_BRIEF_. Among the lines below, keep only those from the one containing "RECT 3.23000000 2.45700000" through the one containing "RECT 6.59000000 2.45700000", and reproduce them exactly.

_DATA SHOWN_.
··········

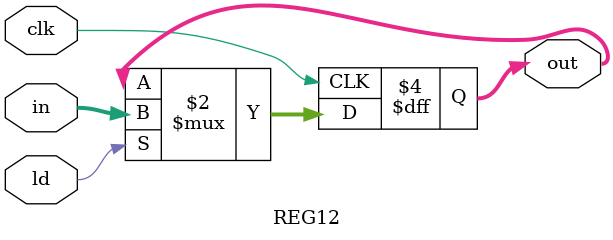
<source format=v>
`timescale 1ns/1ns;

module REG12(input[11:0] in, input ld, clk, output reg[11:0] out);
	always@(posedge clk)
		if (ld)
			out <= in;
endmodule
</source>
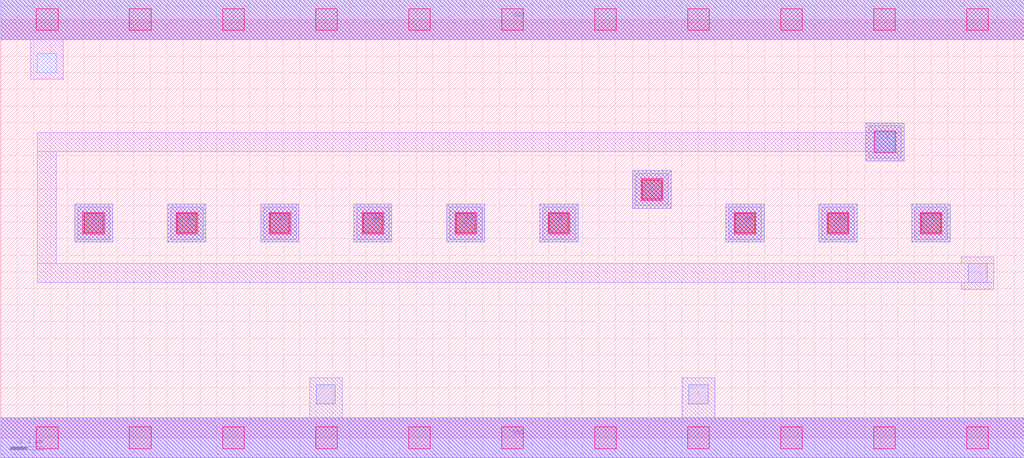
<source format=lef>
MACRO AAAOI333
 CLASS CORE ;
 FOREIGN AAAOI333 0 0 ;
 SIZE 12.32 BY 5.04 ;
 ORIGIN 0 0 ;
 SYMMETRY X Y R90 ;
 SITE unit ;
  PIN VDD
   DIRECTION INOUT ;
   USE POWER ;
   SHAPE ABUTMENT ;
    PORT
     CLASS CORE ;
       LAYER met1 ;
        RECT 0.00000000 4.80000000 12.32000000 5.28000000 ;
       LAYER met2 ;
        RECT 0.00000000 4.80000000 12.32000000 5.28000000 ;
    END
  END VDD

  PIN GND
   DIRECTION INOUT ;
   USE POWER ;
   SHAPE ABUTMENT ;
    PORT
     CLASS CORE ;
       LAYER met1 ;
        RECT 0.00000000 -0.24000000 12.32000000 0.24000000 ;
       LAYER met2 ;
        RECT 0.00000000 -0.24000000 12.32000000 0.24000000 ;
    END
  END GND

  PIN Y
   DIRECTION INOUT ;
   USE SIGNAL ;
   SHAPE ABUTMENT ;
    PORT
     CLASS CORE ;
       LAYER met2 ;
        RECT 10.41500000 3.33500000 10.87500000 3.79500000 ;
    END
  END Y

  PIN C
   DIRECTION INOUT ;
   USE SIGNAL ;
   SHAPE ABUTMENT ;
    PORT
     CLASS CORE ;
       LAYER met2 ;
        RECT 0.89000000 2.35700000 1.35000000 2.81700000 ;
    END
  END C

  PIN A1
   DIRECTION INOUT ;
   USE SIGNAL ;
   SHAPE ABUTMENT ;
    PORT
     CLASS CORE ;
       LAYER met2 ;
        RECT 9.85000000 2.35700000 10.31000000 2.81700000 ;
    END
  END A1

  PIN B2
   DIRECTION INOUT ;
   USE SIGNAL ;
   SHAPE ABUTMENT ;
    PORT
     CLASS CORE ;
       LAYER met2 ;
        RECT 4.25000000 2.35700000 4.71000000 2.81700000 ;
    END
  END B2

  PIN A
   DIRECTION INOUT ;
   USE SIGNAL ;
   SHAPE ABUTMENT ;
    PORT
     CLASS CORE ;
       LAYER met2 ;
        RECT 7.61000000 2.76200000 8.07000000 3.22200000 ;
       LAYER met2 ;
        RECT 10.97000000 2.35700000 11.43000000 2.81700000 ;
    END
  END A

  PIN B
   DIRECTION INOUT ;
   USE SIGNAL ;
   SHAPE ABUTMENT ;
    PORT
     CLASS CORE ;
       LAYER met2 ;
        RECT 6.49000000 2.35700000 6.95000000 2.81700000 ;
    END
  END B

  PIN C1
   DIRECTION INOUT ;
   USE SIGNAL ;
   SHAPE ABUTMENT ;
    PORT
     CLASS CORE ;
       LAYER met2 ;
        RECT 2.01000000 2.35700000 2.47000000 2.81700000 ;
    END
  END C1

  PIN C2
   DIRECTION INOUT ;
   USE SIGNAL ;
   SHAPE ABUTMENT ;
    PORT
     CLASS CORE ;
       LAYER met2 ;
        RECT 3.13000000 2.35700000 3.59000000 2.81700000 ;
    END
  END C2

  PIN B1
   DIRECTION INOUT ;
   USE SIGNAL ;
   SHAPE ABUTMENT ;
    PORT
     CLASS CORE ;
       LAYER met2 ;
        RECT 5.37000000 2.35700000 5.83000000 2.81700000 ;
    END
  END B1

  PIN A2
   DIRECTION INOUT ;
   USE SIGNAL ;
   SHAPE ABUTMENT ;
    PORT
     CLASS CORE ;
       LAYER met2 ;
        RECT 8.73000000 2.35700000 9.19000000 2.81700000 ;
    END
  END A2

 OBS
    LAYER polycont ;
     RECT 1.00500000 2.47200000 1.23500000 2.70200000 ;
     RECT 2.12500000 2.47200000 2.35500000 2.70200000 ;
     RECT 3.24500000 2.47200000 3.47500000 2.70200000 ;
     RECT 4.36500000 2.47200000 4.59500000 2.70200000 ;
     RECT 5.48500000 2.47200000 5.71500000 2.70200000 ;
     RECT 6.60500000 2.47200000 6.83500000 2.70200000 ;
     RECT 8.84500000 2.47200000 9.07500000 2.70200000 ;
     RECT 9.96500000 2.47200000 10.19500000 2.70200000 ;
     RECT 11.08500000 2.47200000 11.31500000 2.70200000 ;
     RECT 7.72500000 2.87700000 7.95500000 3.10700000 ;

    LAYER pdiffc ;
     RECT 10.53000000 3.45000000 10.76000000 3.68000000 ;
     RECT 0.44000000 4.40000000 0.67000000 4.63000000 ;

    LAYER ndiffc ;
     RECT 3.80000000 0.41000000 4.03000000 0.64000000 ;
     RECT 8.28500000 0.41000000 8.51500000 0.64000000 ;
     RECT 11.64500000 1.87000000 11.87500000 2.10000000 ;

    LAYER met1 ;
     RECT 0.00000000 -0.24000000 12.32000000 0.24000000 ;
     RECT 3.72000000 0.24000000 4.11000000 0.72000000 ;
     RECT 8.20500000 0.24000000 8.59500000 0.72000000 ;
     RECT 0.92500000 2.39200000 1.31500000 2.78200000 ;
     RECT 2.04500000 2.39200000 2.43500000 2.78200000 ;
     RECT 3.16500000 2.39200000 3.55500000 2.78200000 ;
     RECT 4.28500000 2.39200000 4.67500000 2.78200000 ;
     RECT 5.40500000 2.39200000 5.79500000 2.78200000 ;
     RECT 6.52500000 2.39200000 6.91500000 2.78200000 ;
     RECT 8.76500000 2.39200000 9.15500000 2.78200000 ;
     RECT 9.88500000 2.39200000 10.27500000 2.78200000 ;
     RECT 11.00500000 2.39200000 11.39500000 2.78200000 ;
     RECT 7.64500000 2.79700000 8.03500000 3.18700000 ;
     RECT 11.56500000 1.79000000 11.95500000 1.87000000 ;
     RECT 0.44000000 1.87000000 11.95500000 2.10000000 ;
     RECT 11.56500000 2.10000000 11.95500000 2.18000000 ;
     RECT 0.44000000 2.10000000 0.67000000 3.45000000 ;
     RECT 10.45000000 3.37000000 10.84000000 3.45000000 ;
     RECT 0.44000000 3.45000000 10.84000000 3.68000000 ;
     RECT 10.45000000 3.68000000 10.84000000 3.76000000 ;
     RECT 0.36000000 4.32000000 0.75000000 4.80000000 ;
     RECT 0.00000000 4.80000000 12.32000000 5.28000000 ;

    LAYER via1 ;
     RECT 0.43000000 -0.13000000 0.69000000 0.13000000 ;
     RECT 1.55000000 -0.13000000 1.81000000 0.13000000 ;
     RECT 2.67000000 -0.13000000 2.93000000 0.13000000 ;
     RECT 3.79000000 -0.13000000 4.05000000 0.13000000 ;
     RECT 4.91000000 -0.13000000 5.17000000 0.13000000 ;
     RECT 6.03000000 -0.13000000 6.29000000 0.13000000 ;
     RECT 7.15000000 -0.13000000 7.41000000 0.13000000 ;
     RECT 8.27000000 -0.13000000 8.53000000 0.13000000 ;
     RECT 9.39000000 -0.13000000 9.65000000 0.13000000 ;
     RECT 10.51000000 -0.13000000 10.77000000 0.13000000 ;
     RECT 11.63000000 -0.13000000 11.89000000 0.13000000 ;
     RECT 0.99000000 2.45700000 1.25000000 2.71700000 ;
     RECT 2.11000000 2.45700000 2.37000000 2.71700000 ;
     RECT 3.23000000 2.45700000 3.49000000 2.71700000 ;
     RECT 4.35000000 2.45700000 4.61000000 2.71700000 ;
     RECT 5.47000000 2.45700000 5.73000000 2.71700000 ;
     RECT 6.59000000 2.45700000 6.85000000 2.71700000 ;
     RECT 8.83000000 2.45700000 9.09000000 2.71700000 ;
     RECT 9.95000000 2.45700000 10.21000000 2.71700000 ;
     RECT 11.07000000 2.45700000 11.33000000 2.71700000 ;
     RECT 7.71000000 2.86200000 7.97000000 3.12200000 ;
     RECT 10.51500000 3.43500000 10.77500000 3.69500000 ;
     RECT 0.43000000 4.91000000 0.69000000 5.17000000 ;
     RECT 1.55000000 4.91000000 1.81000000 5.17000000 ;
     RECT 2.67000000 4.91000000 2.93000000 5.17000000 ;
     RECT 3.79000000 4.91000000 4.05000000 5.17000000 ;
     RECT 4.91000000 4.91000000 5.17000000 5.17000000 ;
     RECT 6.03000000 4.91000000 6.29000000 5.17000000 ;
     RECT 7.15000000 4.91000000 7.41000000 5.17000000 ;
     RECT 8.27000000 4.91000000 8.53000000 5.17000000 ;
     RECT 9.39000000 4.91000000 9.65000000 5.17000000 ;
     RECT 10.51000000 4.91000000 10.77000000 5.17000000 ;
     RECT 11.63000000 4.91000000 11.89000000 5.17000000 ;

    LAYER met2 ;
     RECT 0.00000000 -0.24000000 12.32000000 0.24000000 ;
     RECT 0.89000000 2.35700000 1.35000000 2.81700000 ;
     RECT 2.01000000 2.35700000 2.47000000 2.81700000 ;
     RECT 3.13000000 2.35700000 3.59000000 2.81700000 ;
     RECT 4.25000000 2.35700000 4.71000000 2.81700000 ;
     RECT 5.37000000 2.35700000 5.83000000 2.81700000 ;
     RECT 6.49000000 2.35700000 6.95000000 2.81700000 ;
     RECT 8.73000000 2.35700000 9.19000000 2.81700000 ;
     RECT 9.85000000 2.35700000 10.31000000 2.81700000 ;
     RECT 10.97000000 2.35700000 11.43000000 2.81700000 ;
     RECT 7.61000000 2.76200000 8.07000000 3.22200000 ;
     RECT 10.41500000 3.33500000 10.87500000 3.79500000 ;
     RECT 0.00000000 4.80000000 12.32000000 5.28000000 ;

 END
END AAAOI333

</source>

··········

_ANSWER SECTION_.
     RECT 3.23000000 2.45700000 3.49000000 2.71700000 ;
     RECT 4.35000000 2.45700000 4.61000000 2.71700000 ;
     RECT 5.47000000 2.45700000 5.73000000 2.71700000 ;
     RECT 6.59000000 2.45700000 6.85000000 2.71700000 ;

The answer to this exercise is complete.